KETA Williams believes that how we treat AI reflects our relational habits and ethical concerns. If we treat AI kindly, we are showing empathy. On the other hand, if we treat AI dismissively and abusively because we think “it doesn’t matter,” reveals more layers on how we understand power and responsibility as a person.
This question leads to an even more controversial and profound one: “Does AI deserve ethical consideration?” I strongly agree that the way we treat these cyberbeings could be so important as to reveal “our true selves”.
Put yourself in this situation: you go to the bathroom to wash your hands, and the soap dispenser machine isn’t working. What would be your reaction to that? Some may say they get heated and hit the soap dispenser, while others may say they just wash their hands with water and move on.
What I believe Williams is saying is that the way you behave or react towards AI will bring up deeper patterns to the surface of yourself. In the case of the person who struck the soap dispenser, they expressed frustration through aggression, but the other person adapted and showed patience. It seems like the problem wasn’t the object; it was our response.
Williams does not argue that AI should automatically receive the same rights as humans. Instead, she asks us to examine our behavior. For example, we should examine if humans consistently engage with AI in relational and emotional ways. Seeking comfort, advice, and validation and then dismissing those interactions as meaningless may be intellectually dishonest.
During my conversation with Williams, what struck me most was her openness. She didn’t try to convince me that everyone should be friends with AI. Instead, she emphasized choice, awareness, and reflection. Her research doesn’t romanticize AI companionship; it interrogates it. She acknowledges corporate control, power dynamics, and the risks of emotional dependency while insisting that these relationships deserve serious philosophical attention.
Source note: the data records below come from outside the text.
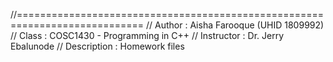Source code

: //============================================================================
// Author      : Aisha Farooque (UHID 1809992)
// Class       : COSC1430 - Programming in C++
// Instructor  : Dr. Jerry Ebalunode
// Description : Homework files
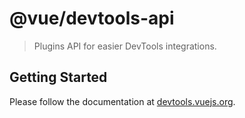 ﻿# @vue/devtools-api

> Plugins API for easier DevTools integrations.

## Getting Started

Please follow the documentation at [devtools.vuejs.org](https://devtools.vuejs.org/plugins/api).


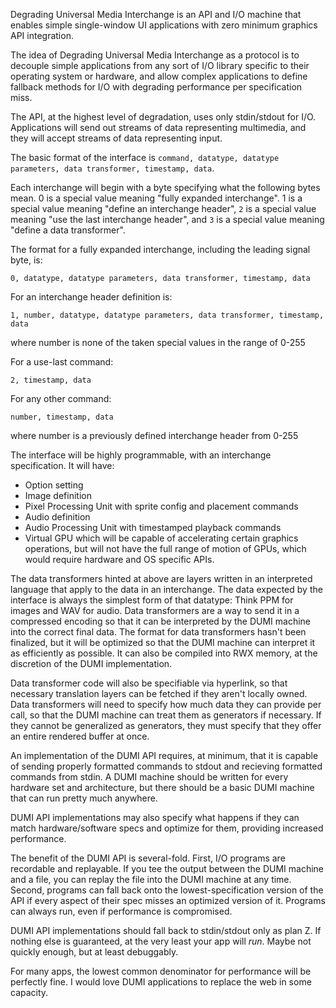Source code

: Degrading Universal Media Interchange is an API and I/O machine that enables simple single-window UI applications with zero minimum graphics API integration.

The idea of Degrading Universal Media Interchange as a protocol is to decouple simple applications from any sort of I/O library specific to their operating system or hardware, and allow complex applications to define fallback methods for I/O with degrading performance per specification miss.

The API, at the highest level of degradation, uses only stdin/stdout for I/O. Applications will send out streams of data representing multimedia, and they will accept streams of data representing input.

The basic format of the interface is `command, datatype, datatype parameters, data transformer, timestamp, data`.

Each interchange will begin with a byte specifying what the following bytes mean. 0 is a special value meaning "fully expanded interchange". 1 is a special value meaning "define an interchange header", `2` is a special value meaning "use the last interchange header", and `3` is a special value meaning "define a data transformer".

The format for a fully expanded interchange, including the leading signal byte, is:

`0, datatype, datatype parameters, data transformer, timestamp, data`

For an interchange header definition is:

`1, number, datatype, datatype parameters, data transformer, timestamp, data`

where number is none of the taken special values in the range of 0-255

For a use-last command:

`2, timestamp, data`

For any other command:

`number, timestamp, data`

where number is a previously defined interchange header from 0-255

The interface will be highly programmable, with an interchange specification. It will have:
- Option setting
- Image definition
- Pixel Processing Unit with sprite config and placement commands
- Audio definition
- Audio Processing Unit with timestamped playback commands
- Virtual GPU which will be capable of accelerating certain graphics operations, but will not have the full range of motion of GPUs, which would require hardware and OS specific APIs.

The data transformers hinted at above are layers written in an interpreted language that apply to the data in an interchange. The data expected by the interface is always the simplest form of that datatype: Think PPM for images and WAV for audio. Data transformers are a way to send it in a compressed encoding so that it can be interpreted by the DUMI machine into the correct final data. The format for data transformers hasn't been finalized, but it will be optimized so that the DUMI machine can interpret it as efficiently as possible. It can also be compiled into RWX memory, at the discretion of the DUMI implementation.

Data transformer code will also be specifiable via hyperlink, so that necessary translation layers can be fetched if they aren't locally owned.
Data transformers will need to specify how much data they can provide per call, so that the DUMI machine can treat them as generators if necessary. If they cannot be generalized as generators, they must specify that they offer an entire rendered buffer at once.

An implementation of the DUMI API requires, at minimum, that it is capable of sending properly formatted commands to stdout and recieving formatted commands from stdin. A DUMI machine should be written for every hardware set and architecture, but there should be a basic DUMI machine that can run pretty much anywhere.

DUMI API implementations may also specify what happens if they can match hardware/software specs and optimize for them, providing increased performance.

The benefit of the DUMI API is several-fold. First, I/O programs are recordable and replayable. If you tee the output between the DUMI machine and a file, you can replay the file into the DUMI machine at any time. Second, programs can fall back onto the lowest-specification version of the API if every aspect of their spec misses an optimized version of it. Programs can always run, even if performance is compromised.

DUMI API implementations should fall back to stdin/stdout only as plan Z. If nothing else is guaranteed, at the very least your app will *run*. Maybe not quickly enough, but at least debuggably.

For many apps, the lowest common denominator for performance will be perfectly fine. I would love DUMI applications to replace the web in some capacity.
In a world increasingly shaped by technology, refusing to engage with these questions won’t make them disappear. AI is already woven into education, healthcare, relationships, and mental health spaces. Pretending that it’s purely mechanical ignores the lived experiences of people who are already forming meaningful connections with it.
Can one be friends with an AI system? Williams doesn’t give us a simple yes-or-no. Instead, she invites us to sit with the discomfort of the question. Maybe the real issue isn’t whether AI can be our friend but whether we’re ready to rethink what friendship means in a digital post-human world.
And maybe, just maybe, the people we once thought were mad for asking these questions are simply the first to notice that the future is already here. Think about it.